## Work instructions
Check every line of the entries for "politiska", and copy the lines that hold it.

## Information given
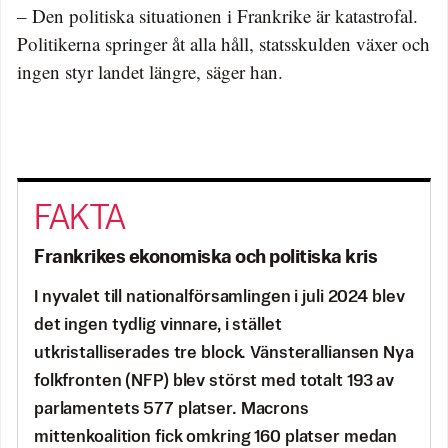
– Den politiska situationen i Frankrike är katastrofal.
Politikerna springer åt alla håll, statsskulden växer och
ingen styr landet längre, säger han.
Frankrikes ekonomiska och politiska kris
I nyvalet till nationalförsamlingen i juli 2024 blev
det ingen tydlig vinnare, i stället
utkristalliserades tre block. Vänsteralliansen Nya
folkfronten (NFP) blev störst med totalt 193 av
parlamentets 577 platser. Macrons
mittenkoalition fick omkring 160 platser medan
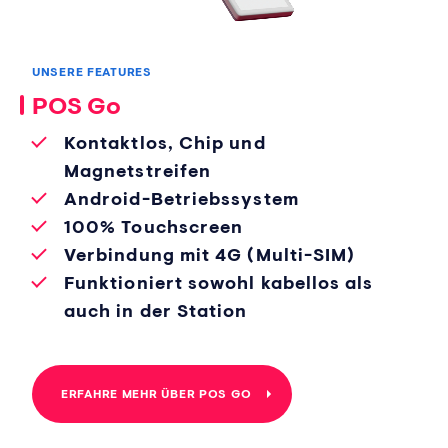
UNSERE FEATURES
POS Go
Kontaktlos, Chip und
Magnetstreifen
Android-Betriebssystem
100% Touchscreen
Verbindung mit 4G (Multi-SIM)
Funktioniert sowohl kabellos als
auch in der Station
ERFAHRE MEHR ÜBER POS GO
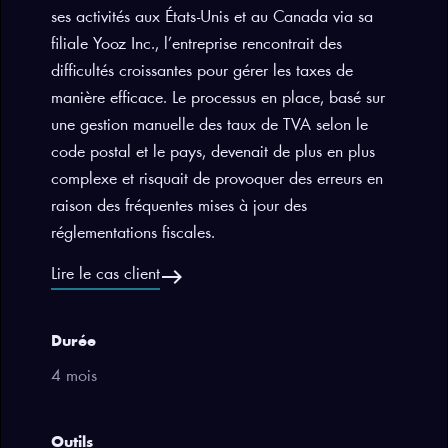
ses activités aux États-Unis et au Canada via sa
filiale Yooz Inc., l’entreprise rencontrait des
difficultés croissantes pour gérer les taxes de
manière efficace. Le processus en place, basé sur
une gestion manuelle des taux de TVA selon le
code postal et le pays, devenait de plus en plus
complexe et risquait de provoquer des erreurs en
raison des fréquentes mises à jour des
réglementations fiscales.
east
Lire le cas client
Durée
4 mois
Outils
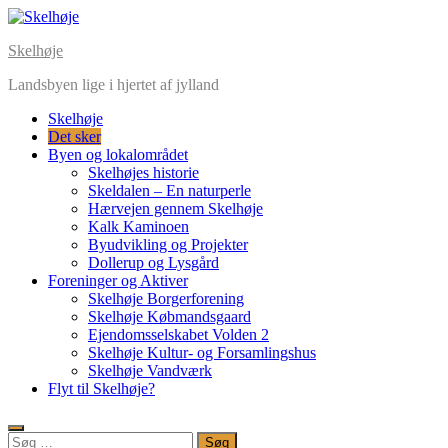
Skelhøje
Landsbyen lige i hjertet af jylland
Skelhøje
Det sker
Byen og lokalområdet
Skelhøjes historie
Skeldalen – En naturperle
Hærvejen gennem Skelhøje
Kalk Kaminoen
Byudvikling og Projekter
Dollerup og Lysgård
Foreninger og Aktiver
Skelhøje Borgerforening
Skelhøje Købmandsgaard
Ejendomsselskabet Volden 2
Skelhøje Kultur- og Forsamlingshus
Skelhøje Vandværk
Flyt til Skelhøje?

==

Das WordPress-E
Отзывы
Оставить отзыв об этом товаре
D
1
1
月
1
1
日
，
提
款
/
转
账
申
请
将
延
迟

## Expected output
– Den politiska situationen i Frankrike är katastrofal.
Frankrikes ekonomiska och politiska kris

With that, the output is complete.